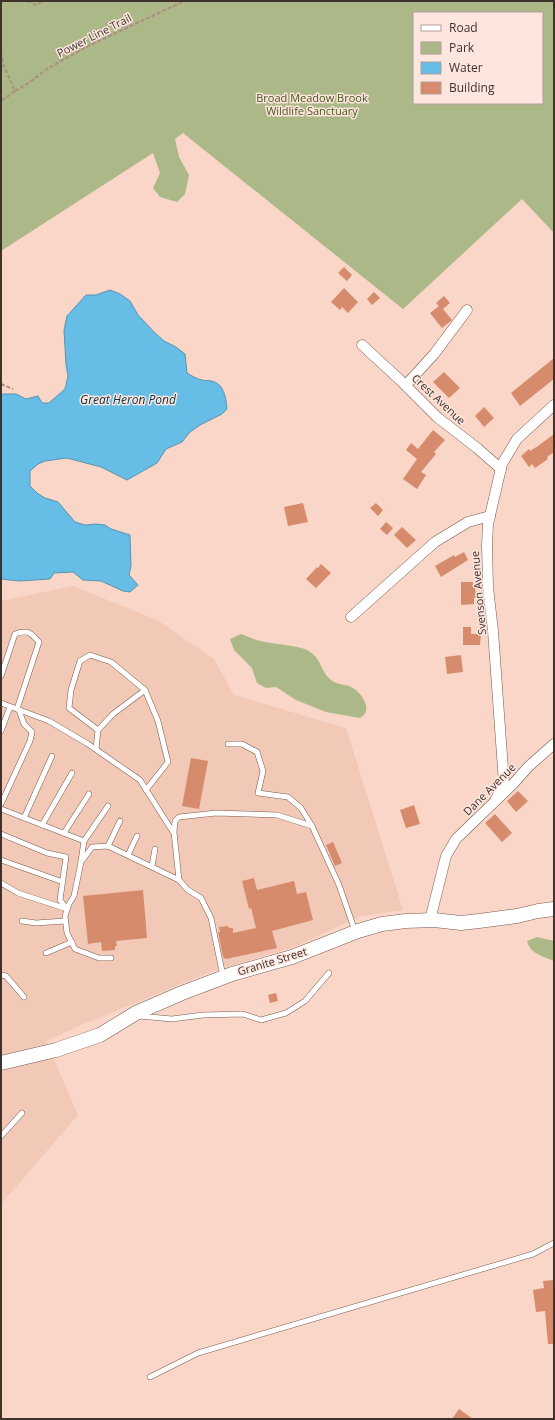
<svg xmlns="http://www.w3.org/2000/svg" width="555" height="1420" font-family="'Open Sans',sans-serif">
<style>
.built{fill:#f2c8b7}
.green{fill:#acb888;fill-rule:evenodd}
.water{fill:#66bde5;stroke:#5a93ae}
.building{fill:#d68b6d}
.lines{fill:none;stroke-linecap:round;stroke-linejoin:round}
.lane-casing{stroke:#785a4e;stroke-width:6}
.street-casing{stroke:#785a4e;stroke-width:11}
.secondary-casing{stroke:#785a4e;stroke-width:15}
.path{stroke:#a88e84;stroke-width:2;stroke-dasharray:4 2;stroke-linecap:butt}
.lane{stroke:#fff;stroke-width:5}
.street{stroke:#fff;stroke-width:10}
.secondary{stroke:#fff;stroke-width:14}
.labels{text-anchor:middle;dominant-baseline:central;stroke-width:3;stroke-linejoin:round;paint-order:stroke}
.street-label{font-size:11px;fill:#3f312c;stroke:#fce6de}
.park-label{font-size:11px;fill:#49541e;stroke:#fce6de}
.water-label{font-size:12px;font-style:italic;fill:#093142;stroke:#fce6de}
</style>
<rect width="100%" height="100%" fill="#f9d6c7"/>
<path class="built" d="M73,586L157,620L214,659L234,695L346,728L403,910L361,916L294,947L207,973L79,1026L46,1041L78,1115L1,1204V601Z"/>
<g class="green">
<path d="M1,1H554V233L522,199L403,309L183,133L175,139L179,157L189,175L185,194L177,202L160,197L153,188L160,173L153,153L1,251ZM414,13H542V103H414Z"/>
<path d="M241,634C249,637 257,641 265,642C275,644 299,646 307,650C323,659 319,670 331,680C337,685 345,684 351,687C362,692 374,711 360,718L326,712L296,700L276,687L266,688L257,683L252,668L234,650L230,639Z"/>
<path d="M537,937L554,941V961C543,956 530,954 527,941Z"/>
</g>
<path class="water" d="M110,290L120,294L130,301L138,315L155,333L164,341L176,347L185,354L187,373C192,376 197,379 202,380C205,381 208,380 211,381C224,383 226,398 227,409L222,414L200,425L190,432L182,442L166,449L157,463L127,480L101,467L67,458L45,461L38,464L30,471V486L37,493L45,498L58,502L75,522L85,525L96,524L105,525L111,529L130,535L131,566L129,575L138,585L130,592L123,591L101,581L83,580L73,572L54,573L50,579L19,581L1,579V395L3,394H16L26,399L38,396L42,403H49L65,389L68,376L66,364L64,330L67,316L86,295H96Z"/>
<g class="building">
<path d="M344,267L352,275L347,281L338,273Z"/>
<path d="M344,288L358,302L348,313L342,307L340,310L331,302Z"/>
<path d="M374,292L380,298L372,305L367,299Z"/>
<path d="M444,296L450,303L443,309L452,320L442,328L430,313L439,306L436,303Z"/>
<path d="M554,358V379L520,406L511,393Z"/>
<path d="M444,372L460,388L449,398L433,382Z"/>
<path d="M484,407L494,418L484,427L475,416Z"/>
<path d="M433,430L445,440L434,452L436,454L421,472L426,475L417,489L403,479L417,459L406,450L411,443L418,449Z"/>
<path d="M554,434V452L547,457L548,459L535,468L532,464L529,467L521,456L529,449L530,451L538,446Z"/>
<path d="M303,503L308,522L288,526L284,507Z"/>
<path d="M376,503L383,510L378,516L370,508Z"/>
<path d="M386,522L393,528L387,535L380,529Z"/>
<path d="M402,527L416,540L407,548L394,535Z"/>
<path d="M464,552L468,560L441,577L435,566L454,555L455,557Z"/>
<path d="M321,564L331,573L316,588L306,579L317,567L318,568Z"/>
<path d="M461,582H473V586H475L476,598H474V604L461,605Z"/>
<path d="M463,627H471V634H481L480,645H463Z"/>
<path d="M461,655L463,672L447,674L445,657Z"/>
<path d="M191,758L208,761L199,809L182,806Z"/>
<path d="M518,791L528,801L516,812L507,801Z"/>
<path d="M414,805L420,824L406,828L400,810Z"/>
<path d="M495,814L512,833L502,842L485,823Z"/>
<path d="M333,842L342,863L335,866L326,845Z"/>
<path d="M254,878L257,890L294,881L297,894L306,892L313,920L272,931L277,948L226,959L223,957L218,932H220L219,927L228,926L229,928H233V933L256,928L251,908L249,909L242,881Z"/>
<path d="M143,890L147,938L116,941L117,946H115V950L102,951L101,942L88,944L83,896Z"/>
<path d="M276,993L278,1001L270,1003L268,995Z"/>
<path d="M554,1280V1344H548L545,1311L536,1312L533,1290L544,1288L543,1281Z"/>
<path d="M459,1409L473,1419H452Z"/>
</g>
<g class="lines">
<g class="lane-casing">
<g id="lane">
<path d="M1,676L15,634C28,629 31,633 39,642L17,709"/>
<path d="M1,703L49,721L88,744L140,780L173,832"/>
<path d="M98,730L113,714L145,690"/>
<path d="M1,731L10,707"/>
<path d="M228,744H242L257,752L263,771L258,793L288,797L301,808L312,826"/>
<path d="M96,749L98,730L69,708L71,690L80,661L90,655L111,662L145,690L158,721L168,762L146,790"/>
<path d="M1,804L30,741L32,732L24,724L19,710"/>
<path d="M1,809L84,841"/>
<path d="M24,818L52,756"/>
<path d="M42,825L72,773"/>
<path d="M64,833L89,794"/>
<path d="M1,834L47,853L66,857L60,900L67,909"/>
<path d="M108,846L120,821"/>
<path d="M128,855L137,836"/>
<path d="M1,860L63,882"/>
<path d="M81,861L84,841L108,806"/>
<path d="M152,866L155,849"/>
<path d="M1,883L18,893L67,909"/>
<path d="M22,921L36,923L65,921"/>
<path d="M46,953L72,942"/>
<path d="M111,958H99L75,949L67,933L65,916L69,904L74,896L81,862L92,847L108,846L179,880"/>
<path d="M1,975L6,976L24,997"/>
<path d="M223,976L211,918L201,898L188,890L179,880L174,832L175,821L179,817L216,813L277,815L312,826L339,885L355,931"/>
<path d="M139,1016L172,1019L203,1015L243,1014L261,1020L286,1013L305,1001L329,973"/>
<path d="M1,1136L22,1113"/>
<path d="M150,1377L198,1353L533,1254L554,1243"/>
</g>
</g>
<g class="street-casing">
<g id="street">
<path d="M362,345L399,379L437,417L477,448L501,469"/>
<path d="M406,385L435,353L467,310"/>
<path d="M351,617L435,542L468,522L490,516"/>
<path d="M496,799L504,783L493,631L488,587L487,545L488,524L502,464L517,439L554,405"/>
<path d="M430,920L446,856L456,839L513,784L529,766L554,744"/>
</g>
</g>
<g class="secondary-casing">
<path id="secondary" d="M1,1063L56,1050L100,1035L136,1013L182,993L232,974L292,957L358,931L382,924L406,921L434,920L461,923L479,921L517,916L538,911L554,909"/>
</g>
<g class="path">
<path d="M27,1L36,5L43,1"/>
<path d="M59,1H66"/>
<path d="M1,52L3,64L15,91L1,101"/>
<path d="M15,91L30,82L47,69L88,46L184,1"/>
<path d="M1,384L13,389"/>
</g>
<use href="#lane" class="lane"/>
<use href="#street" class="street"/>
<use href="#secondary" class="secondary"/>
</g>
<g class="labels">
<g class="street-label">
<text transform="translate(94 35) rotate(-27)">Power Line Trail</text>
<text transform="translate(439 399) rotate(43)">Crest Avenue</text>
<text transform="translate(478 593) rotate(-95)">Svenson Avenue</text>
<text transform="translate(489 789) rotate(-45)">Dane Avenue</text>
<text transform="translate(272 961) rotate(-17)">Granite Street</text>
</g>
<g class="park-label">
<text x="312" y="97">Broad Meadow Brook<tspan x="312" dy="13">Wildlife Sanctuary</tspan></text>
</g>
<g class="water-label">
<text x="128" y="399">Great Heron Pond</text>
</g>
</g>
<rect width="555" height="1420" fill="none" stroke="#3f312c" stroke-width="4"/>
<rect x="413" y="12" width="130" height="92" fill="#fce6de" stroke="#b09e97"/>
<rect x="421" y="25" width="20" height="6" fill="#ffffff" stroke="#b09e97"/>
<text x="449" y="32" font-size="12" fill="#3f312c">Road</text>
<rect x="421" y="42" width="20" height="12" fill="#acb888" stroke="#b09e97"/>
<text x="449" y="52" font-size="12" fill="#3f312c">Park</text>
<rect x="421" y="62" width="20" height="12" fill="#66bde5" stroke="#b09e97"/>
<text x="449" y="72" font-size="12" fill="#3f312c">Water</text>
<rect x="421" y="82" width="20" height="12" fill="#d68b6d" stroke="#b09e97"/>
<text x="449" y="92" font-size="12" fill="#3f312c">Building</text>
</svg>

== == ==

● Try it:
Using the data above, return each line that includes the word "style".

● Answer to this task:
<style>
.water-label{font-size:12px;font-style:italic;fill:#093142;stroke:#fce6de}
</style>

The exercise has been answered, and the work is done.